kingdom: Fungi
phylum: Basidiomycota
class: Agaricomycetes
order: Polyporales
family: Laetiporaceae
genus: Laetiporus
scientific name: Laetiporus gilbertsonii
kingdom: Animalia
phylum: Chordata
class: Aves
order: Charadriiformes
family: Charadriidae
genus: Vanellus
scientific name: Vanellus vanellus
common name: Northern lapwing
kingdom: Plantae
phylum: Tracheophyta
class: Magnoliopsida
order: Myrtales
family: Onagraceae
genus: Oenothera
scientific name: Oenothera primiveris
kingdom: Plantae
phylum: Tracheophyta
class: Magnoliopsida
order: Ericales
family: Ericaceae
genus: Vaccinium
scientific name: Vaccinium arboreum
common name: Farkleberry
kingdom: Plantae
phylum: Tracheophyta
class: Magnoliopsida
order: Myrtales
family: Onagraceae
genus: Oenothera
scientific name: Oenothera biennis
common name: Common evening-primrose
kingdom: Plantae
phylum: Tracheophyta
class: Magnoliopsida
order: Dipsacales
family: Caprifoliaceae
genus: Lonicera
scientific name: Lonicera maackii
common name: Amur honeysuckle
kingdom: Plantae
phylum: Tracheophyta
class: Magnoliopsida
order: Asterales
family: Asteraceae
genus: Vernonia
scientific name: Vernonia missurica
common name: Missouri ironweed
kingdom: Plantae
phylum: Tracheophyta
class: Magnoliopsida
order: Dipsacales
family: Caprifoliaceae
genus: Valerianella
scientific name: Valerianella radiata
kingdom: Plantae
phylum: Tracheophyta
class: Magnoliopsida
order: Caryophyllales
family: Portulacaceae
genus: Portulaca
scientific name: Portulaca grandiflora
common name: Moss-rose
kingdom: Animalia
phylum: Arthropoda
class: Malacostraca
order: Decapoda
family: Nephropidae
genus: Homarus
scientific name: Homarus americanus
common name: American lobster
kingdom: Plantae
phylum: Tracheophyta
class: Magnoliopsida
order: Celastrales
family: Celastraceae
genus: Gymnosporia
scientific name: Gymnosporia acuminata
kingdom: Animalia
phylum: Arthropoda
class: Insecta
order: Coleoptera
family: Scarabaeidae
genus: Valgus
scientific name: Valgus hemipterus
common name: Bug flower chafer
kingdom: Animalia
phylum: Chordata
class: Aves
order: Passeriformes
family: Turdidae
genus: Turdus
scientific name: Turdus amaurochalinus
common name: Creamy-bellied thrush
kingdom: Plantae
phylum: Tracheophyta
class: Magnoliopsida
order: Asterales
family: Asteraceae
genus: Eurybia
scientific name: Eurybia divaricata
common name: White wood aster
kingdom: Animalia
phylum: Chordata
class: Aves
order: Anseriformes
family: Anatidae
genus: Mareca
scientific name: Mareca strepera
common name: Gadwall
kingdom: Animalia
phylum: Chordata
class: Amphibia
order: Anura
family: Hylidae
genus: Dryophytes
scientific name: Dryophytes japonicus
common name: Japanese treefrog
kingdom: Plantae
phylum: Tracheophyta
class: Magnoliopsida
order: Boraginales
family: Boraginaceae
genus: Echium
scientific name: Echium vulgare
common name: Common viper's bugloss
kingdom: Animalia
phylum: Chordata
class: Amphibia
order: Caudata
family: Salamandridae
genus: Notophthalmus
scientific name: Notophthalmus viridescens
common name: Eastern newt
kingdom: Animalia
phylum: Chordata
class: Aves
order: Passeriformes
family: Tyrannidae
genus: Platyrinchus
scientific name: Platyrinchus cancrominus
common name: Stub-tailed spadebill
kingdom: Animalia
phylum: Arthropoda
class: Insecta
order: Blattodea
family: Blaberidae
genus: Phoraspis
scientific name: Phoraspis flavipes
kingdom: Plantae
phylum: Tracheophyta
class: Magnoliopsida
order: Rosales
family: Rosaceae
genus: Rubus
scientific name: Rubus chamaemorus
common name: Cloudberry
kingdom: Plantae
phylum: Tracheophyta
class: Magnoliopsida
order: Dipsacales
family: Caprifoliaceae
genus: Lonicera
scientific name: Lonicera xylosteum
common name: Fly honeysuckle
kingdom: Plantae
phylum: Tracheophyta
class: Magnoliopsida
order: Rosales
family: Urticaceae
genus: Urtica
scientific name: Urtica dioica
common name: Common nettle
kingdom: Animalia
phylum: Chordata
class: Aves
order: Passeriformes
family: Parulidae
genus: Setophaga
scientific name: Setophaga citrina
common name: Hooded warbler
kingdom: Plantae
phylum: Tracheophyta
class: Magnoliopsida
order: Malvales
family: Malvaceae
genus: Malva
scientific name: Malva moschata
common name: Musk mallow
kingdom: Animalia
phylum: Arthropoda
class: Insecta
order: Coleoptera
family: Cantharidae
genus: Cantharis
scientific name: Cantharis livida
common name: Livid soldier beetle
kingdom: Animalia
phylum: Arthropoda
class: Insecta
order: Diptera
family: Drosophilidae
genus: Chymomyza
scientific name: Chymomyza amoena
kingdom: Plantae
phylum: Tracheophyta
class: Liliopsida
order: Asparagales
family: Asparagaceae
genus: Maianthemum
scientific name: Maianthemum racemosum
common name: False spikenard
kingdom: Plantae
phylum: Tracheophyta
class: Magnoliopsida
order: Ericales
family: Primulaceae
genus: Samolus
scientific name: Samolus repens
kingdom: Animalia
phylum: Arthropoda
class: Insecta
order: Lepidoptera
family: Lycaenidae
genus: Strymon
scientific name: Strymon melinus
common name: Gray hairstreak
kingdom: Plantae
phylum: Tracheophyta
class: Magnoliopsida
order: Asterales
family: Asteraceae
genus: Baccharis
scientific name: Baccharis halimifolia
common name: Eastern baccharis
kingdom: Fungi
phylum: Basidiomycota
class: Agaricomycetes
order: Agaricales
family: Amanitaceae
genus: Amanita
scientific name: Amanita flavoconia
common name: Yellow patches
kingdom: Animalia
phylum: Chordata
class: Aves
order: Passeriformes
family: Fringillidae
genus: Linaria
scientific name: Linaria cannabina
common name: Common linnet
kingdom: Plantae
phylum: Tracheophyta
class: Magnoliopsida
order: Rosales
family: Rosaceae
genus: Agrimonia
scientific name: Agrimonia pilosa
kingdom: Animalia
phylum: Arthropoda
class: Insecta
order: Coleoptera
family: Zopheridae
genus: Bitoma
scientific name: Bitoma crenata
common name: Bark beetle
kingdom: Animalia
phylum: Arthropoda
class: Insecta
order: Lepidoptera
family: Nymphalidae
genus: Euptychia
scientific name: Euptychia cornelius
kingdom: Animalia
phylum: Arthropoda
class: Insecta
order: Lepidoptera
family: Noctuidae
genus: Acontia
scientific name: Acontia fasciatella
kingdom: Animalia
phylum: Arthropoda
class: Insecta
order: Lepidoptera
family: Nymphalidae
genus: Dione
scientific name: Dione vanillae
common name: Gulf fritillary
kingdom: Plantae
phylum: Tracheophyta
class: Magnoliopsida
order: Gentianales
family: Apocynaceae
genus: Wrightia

....

:: THE EXERCISE ::
Write out verbatim the item lines starting at the line containing "common name: Bug flower chafer" and ending at the line containing "order: Anseriformes", including both of those lines.

:: THE REPLY ::
common name: Bug flower chafer
kingdom: Animalia
phylum: Chordata
class: Aves
order: Passeriformes
family: Turdidae
genus: Turdus
scientific name: Turdus amaurochalinus
common name: Creamy-bellied thrush
kingdom: Plantae
phylum: Tracheophyta
class: Magnoliopsida
order: Asterales
family: Asteraceae
genus: Eurybia
scientific name: Eurybia divaricata
common name: White wood aster
kingdom: Animalia
phylum: Chordata
class: Aves
order: Anseriformes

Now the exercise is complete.